Schierarsi a fianco dei proletari venezuelani, difendere i loro interessi di classe, unire il proletariato internazionale: questi sarebbero gli unici e veri obiettivi della nostra classe. Ma quella piccola borghesia che si agita dietro le bandiere della Patria richiamandosi agli eroi del passato, Bolivar, Sandino, Castro, piuttosto che dietro “la libertà” targata Usa e Brasile, con le maschere di Donald Trump e Jair Bolsonaro, rischia di precipitare in fondo all’abisso, dove l’attende una proletarizzazione temuta come l’inferno. Per adesso, il gioco delle parti ha preso una strada diversa da quella imboccata a Kiev, in piazza Maidan, quando gli agenti americani spararono dai tetti o quando i russi presero la via del Donbass, una volta venuti in possesso “legittimamente” (come dicono) della Crimea. A fronte dell’impopolarità di Maduro e mentre crescono i contrasti attorno agli aiuti umanitari ai confini della Colombia e sul paese si abbatte uno “strano” black-out elettrico, la domanda viene spontanea: quanto sono pronti russi e cinesi a dare una mano a Maduro? La risposta risiede in un’altra domanda, forse retorica: i 20 miliardi di debito accumulati dal Venezuela nei confronti della Cina e gli interessi geostrategici russi valgono uno scontro?

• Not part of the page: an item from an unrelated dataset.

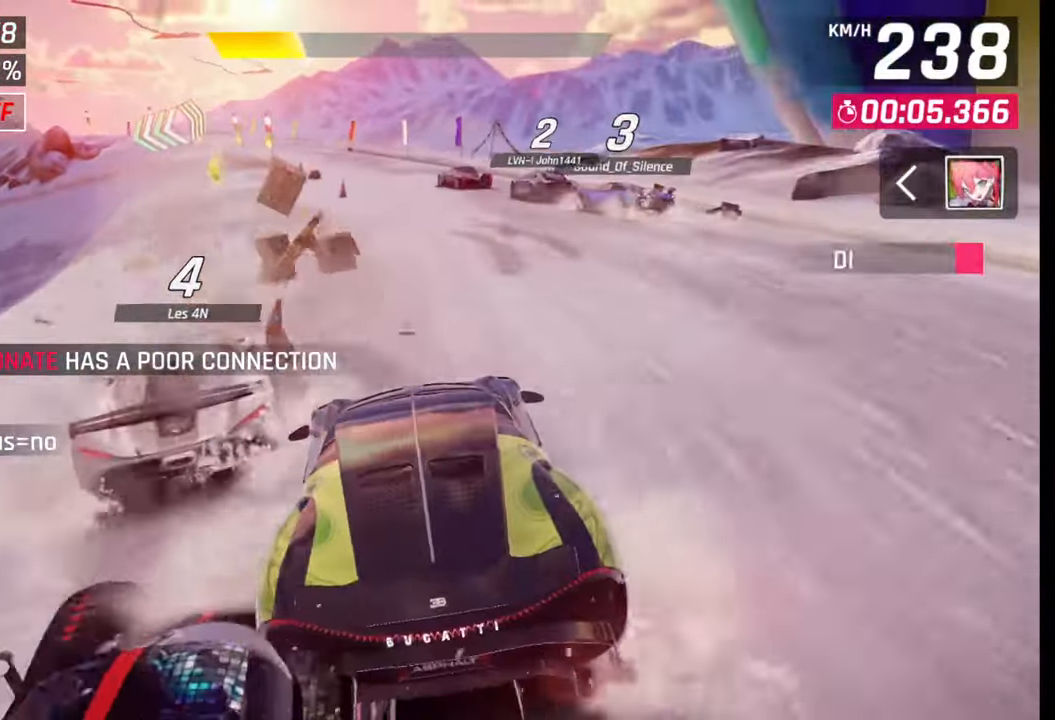
{"buttons": [], "left_stick": "left", "right_stick": "center", "events": [[133, "left_stick", "left"]]}
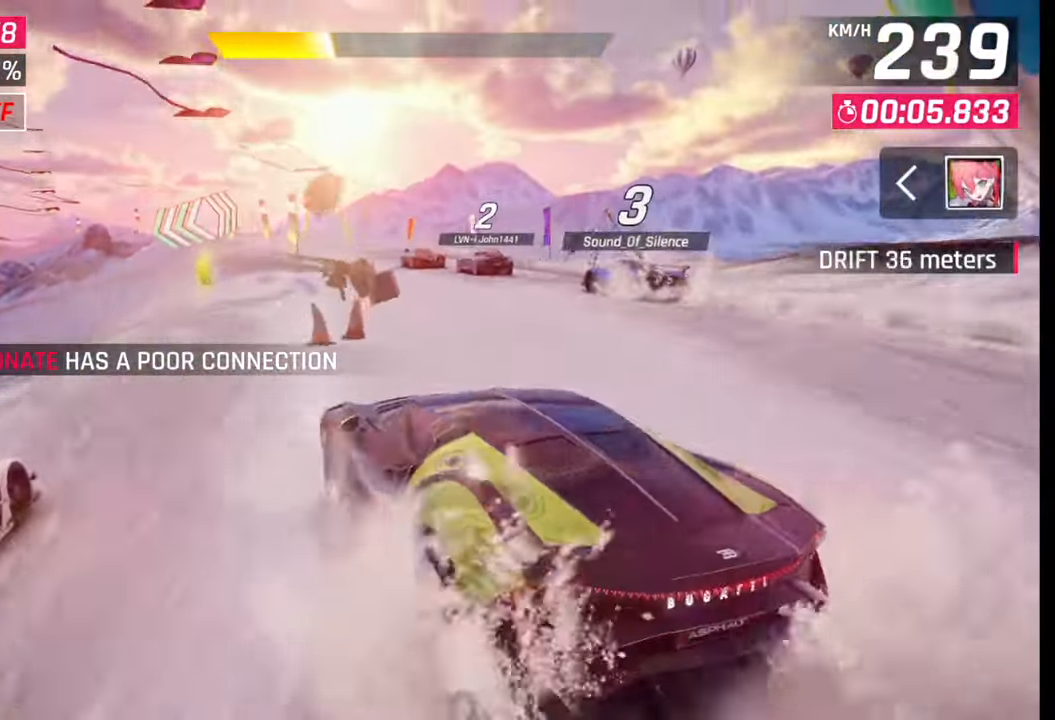
{"buttons": [], "left_stick": "left", "right_stick": "center", "events": []}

Dalla dominazione coloniale, al capitalismo commerciale e all’imperialismo

Così continuava l’“Appello” del 1920: “Il processo di produzione della ricchezza materiale in tutta l’America Latina è condannato a rimanere vincolato allo stato di dipendenza sia economica che politica. Sotto la dominazione coloniale prima, successivamente sotto quella capitalistico- commerciale e infine sotto quella industriale, finanziaria, imperialista, quel processo fu ed è deterministicamente tracciato. […] Se i paesi coloniali dell’Asia e dell’Africa furono spinti ad intraprendere le ‘guerre di liberazione nazionale’ e furono rivoluzionari in quanto la classe borghese nascente volle svincolarsi dalla tenaglia che la stritolava, tra passato feudale e imperialismo presente, i paesi dell’America Latina, che non hanno dovuto rovesciare vecchi regimi feudali [corsivo nostro – NdR], restano inchiodati a un’illusoria difesa dallo stato di arretratezza e dipendenza crescenti e sempre paralizzati dalla paura di suscitare un nemico interno, le masse di contadini poveri e senza terra, i miserabili, e soprattutto la classe operaia, che già tenta di organizzarsi in modo autonomo. I metodi di lotta che le borghesie riformiste sudamericane adottarono furono e sono quelli militari e politici più moderni, che le hanno obbligate a percorrere a marce forzate le tappe dello sviluppo capitalistico, i primi per impadronirsi dello Stato e rovesciare le vecchie classi dominanti, i secondi per imprimere un corso più accelerato allo sviluppo capitalistico. L’illusione circolante della borghesia è stata quella di poter attraversare tutte le fasi di uno sviluppo capitalistico puro insieme all’uso della democrazia come collante politico interclassista. La chimera dell’indipendenza dall’imperialismo americano ha accompagnato le rivendicazioni delle classi medie e della borghesia industriale. I cicli attraversati si sono compiuti poi senza che una vera borghesia abbia saldato i conti con il passato, che è il suo presente, una potente aristocrazia fondata sulle materie prime. […] Questo impero americano, con le sue immense ricchezze e le sue inesauribili fonti di materie prime, sarebbe infinitamente più potente di qualunque impero l’abbia preceduto: sarebbe una gigantesca potenza conquistatrice e devastatrice. La forza dell’America e il suo sviluppo costituirebbero il pericolo più grave per la pace e la sicurezza del mondo, per la libertà dei popoli e per l’emancipazione del proletariato. E’ questo il pericolo che voi dovete scongiurare, operai delle due Americhe”.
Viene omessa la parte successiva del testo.